● DIRECTIONS FOR THIS TASK: Without the images, output each record below as it stands.

START AVAILABLE DATA

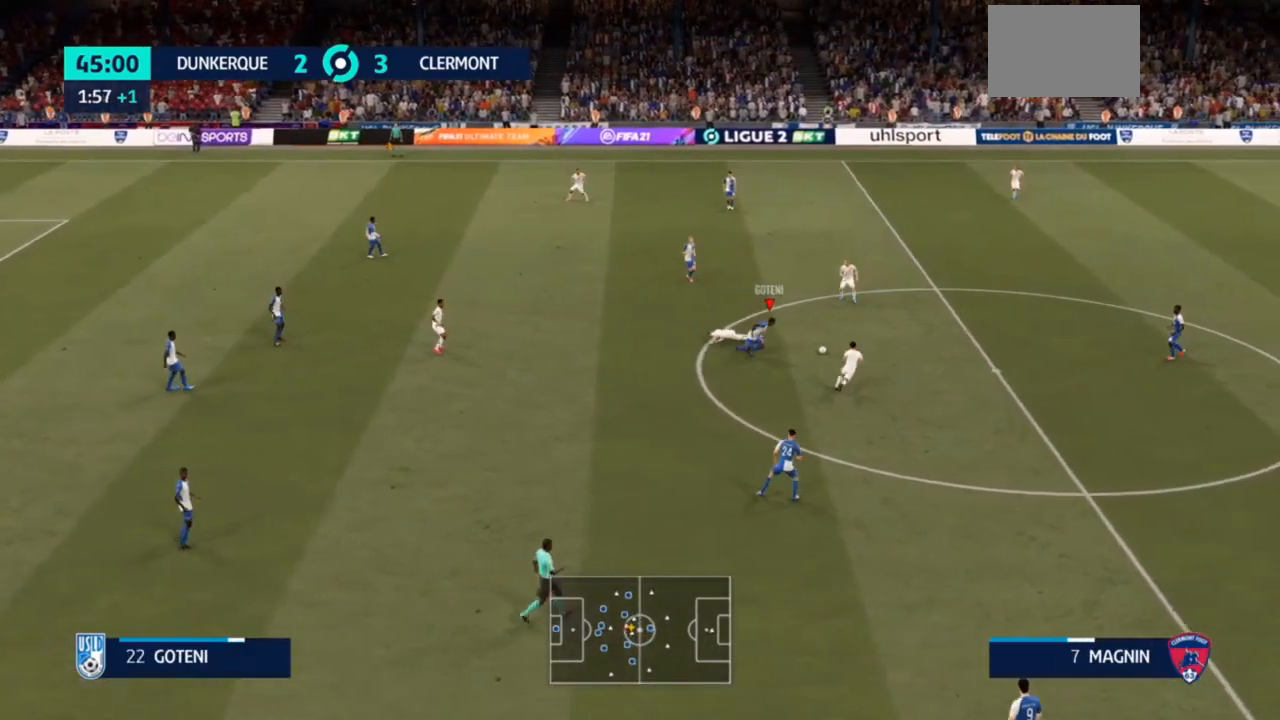
{"dt_ms": 500, "buttons": ["SQUARE", "R2"], "left_stick": "right", "right_stick": "center", "events": [[300, "SQUARE", "down"], [500, "left_stick", "right"]]}
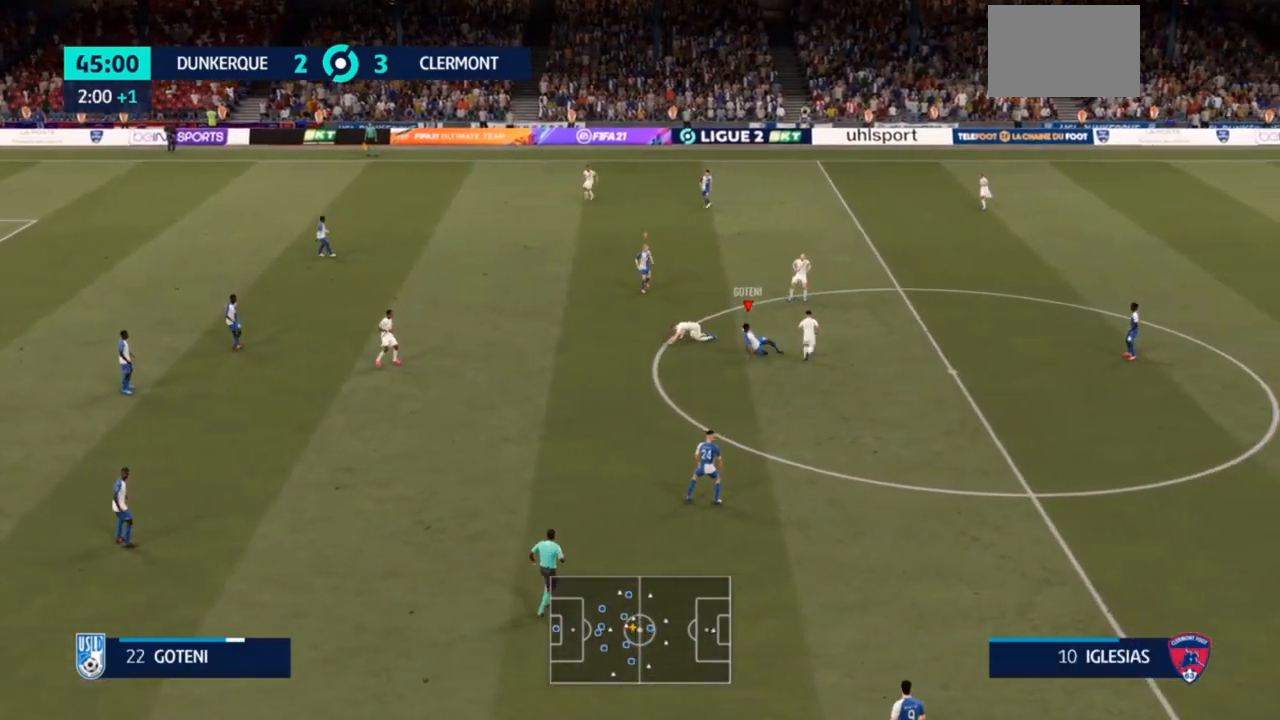
{"dt_ms": 500, "buttons": ["R2"], "left_stick": "up-right", "right_stick": "center", "events": [[100, "SQUARE", "up"], [500, "left_stick", "up-right"]]}
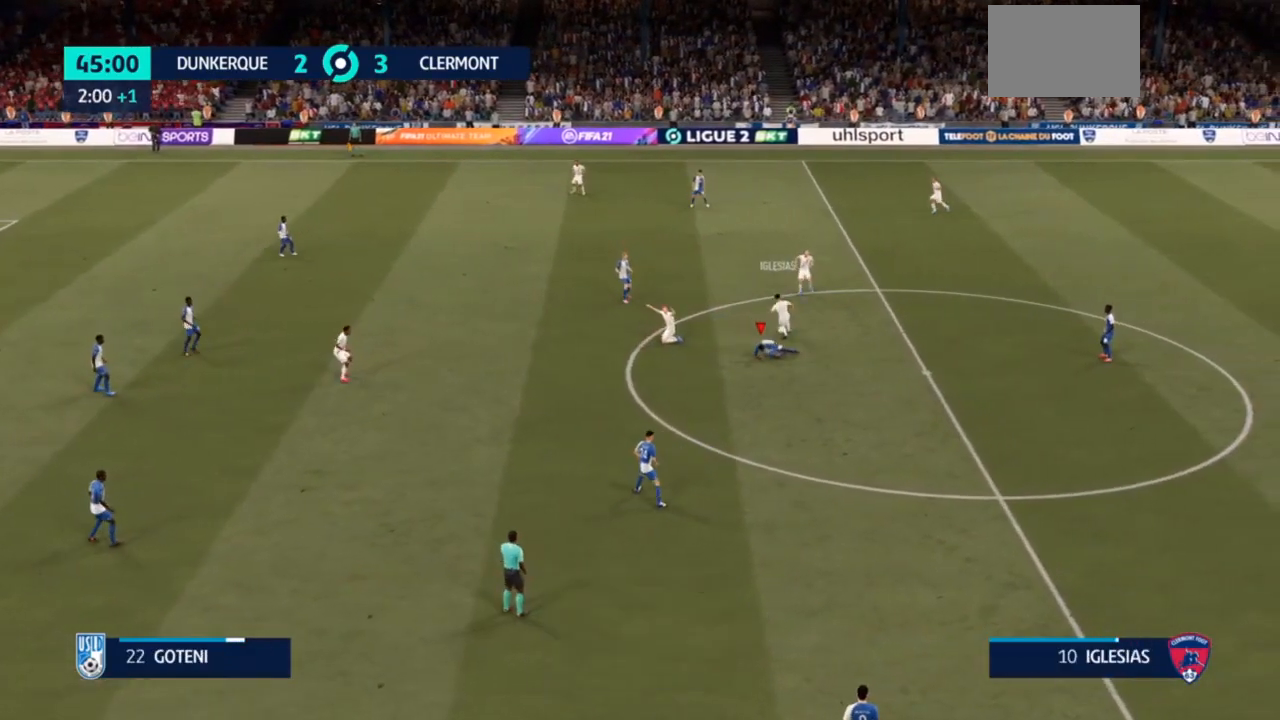
{"dt_ms": 500, "buttons": ["R2"], "left_stick": "down-right", "right_stick": "center", "events": [[267, "L1", "down"], [300, "R2", "up"], [333, "left_stick", "down-right"], [367, "L1", "up"], [400, "R2", "down"]]}
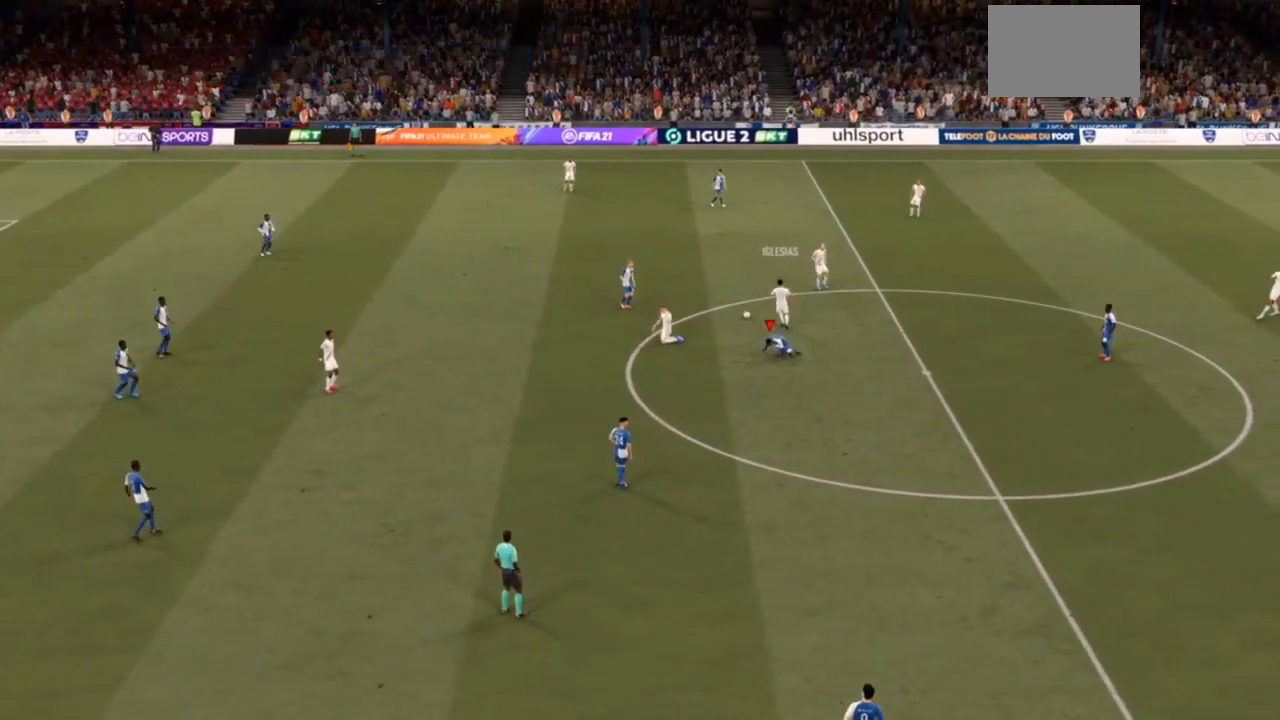
{"dt_ms": 500, "buttons": [], "left_stick": "center", "right_stick": "center", "events": [[67, "R2", "up"], [167, "left_stick", "center"]]}
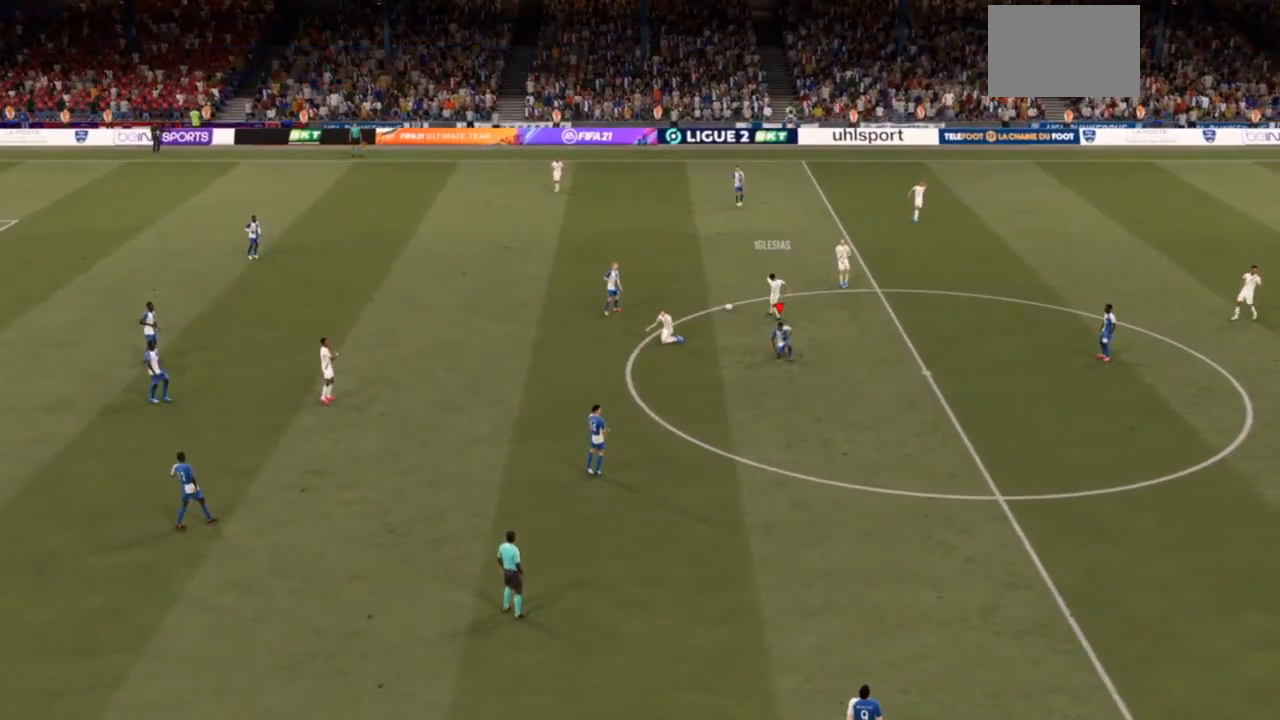
{"dt_ms": 500, "buttons": [], "left_stick": "center", "right_stick": "center", "events": [[267, "CROSS", "down"], [500, "CROSS", "up"]]}
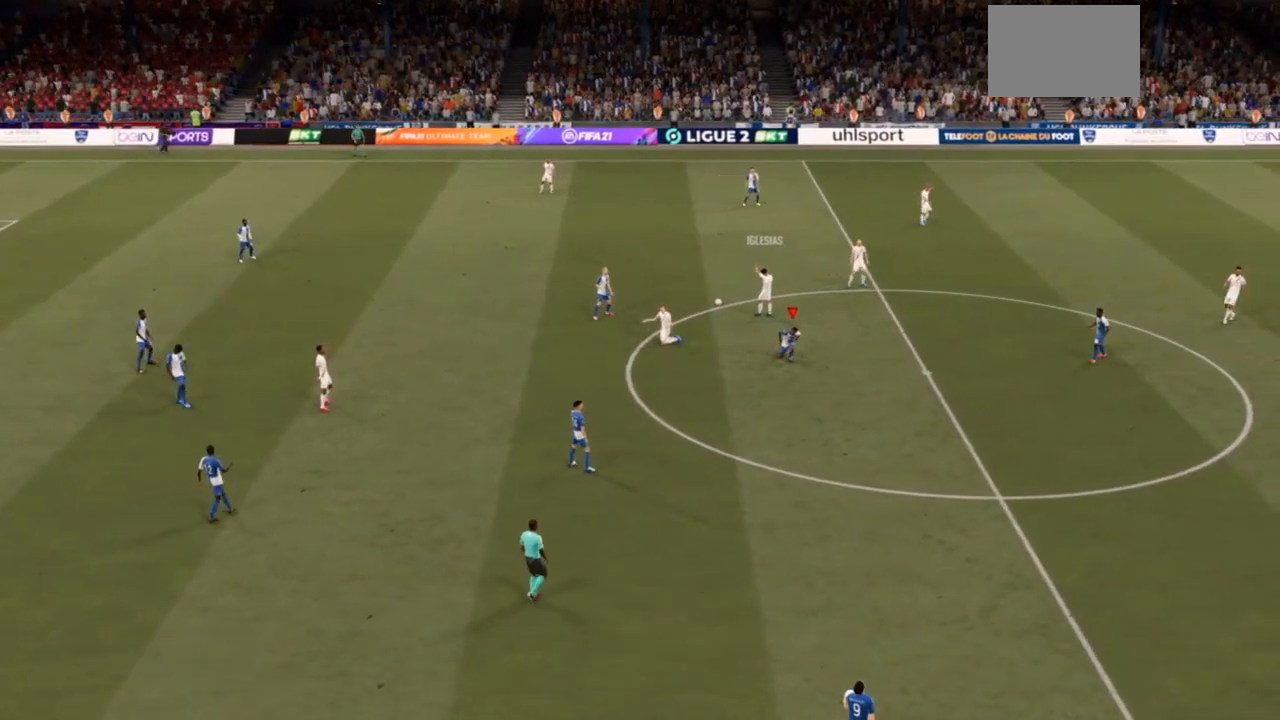
{"dt_ms": 1000, "buttons": [], "left_stick": "center", "right_stick": "center"}
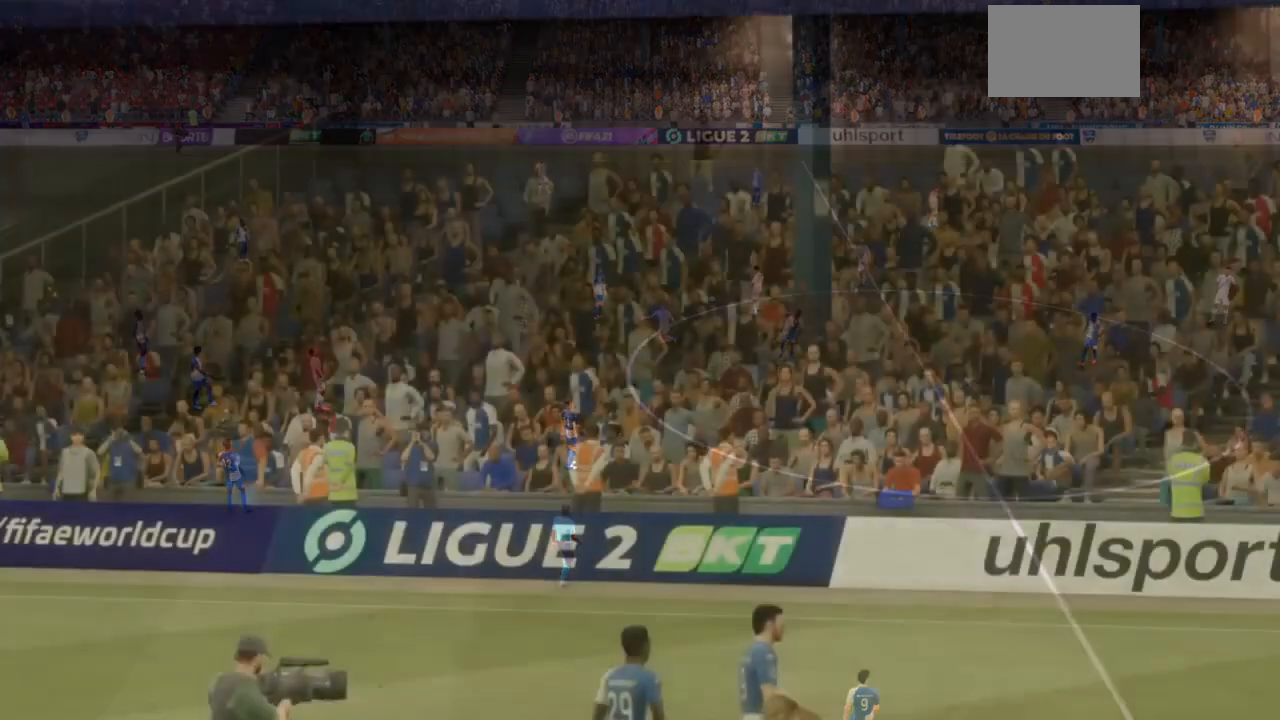
{"dt_ms": 500, "buttons": ["CROSS"], "left_stick": "center", "right_stick": "center", "events": [[467, "CROSS", "down"]]}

END AVAILABLE DATA

● OUTPUT OF THE TASK:
{"dt_ms": 500, "buttons": ["SQUARE", "R2"], "left_stick": "right", "right_stick": "center", "events": [[300, "SQUARE", "down"], [500, "left_stick", "right"]]}
{"dt_ms": 500, "buttons": ["R2"], "left_stick": "up-right", "right_stick": "center", "events": [[100, "SQUARE", "up"], [500, "left_stick", "up-right"]]}
{"dt_ms": 500, "buttons": ["R2"], "left_stick": "down-right", "right_stick": "center", "events": [[267, "L1", "down"], [300, "R2", "up"], [333, "left_stick", "down-right"], [367, "L1", "up"], [400, "R2", "down"]]}
{"dt_ms": 500, "buttons": [], "left_stick": "center", "right_stick": "center", "events": [[67, "R2", "up"], [167, "left_stick", "center"]]}
{"dt_ms": 500, "buttons": [], "left_stick": "center", "right_stick": "center", "events": [[267, "CROSS", "down"], [500, "CROSS", "up"]]}
{"dt_ms": 1000, "buttons": [], "left_stick": "center", "right_stick": "center"}
{"dt_ms": 500, "buttons": ["CROSS"], "left_stick": "center", "right_stick": "center", "events": [[467, "CROSS", "down"]]}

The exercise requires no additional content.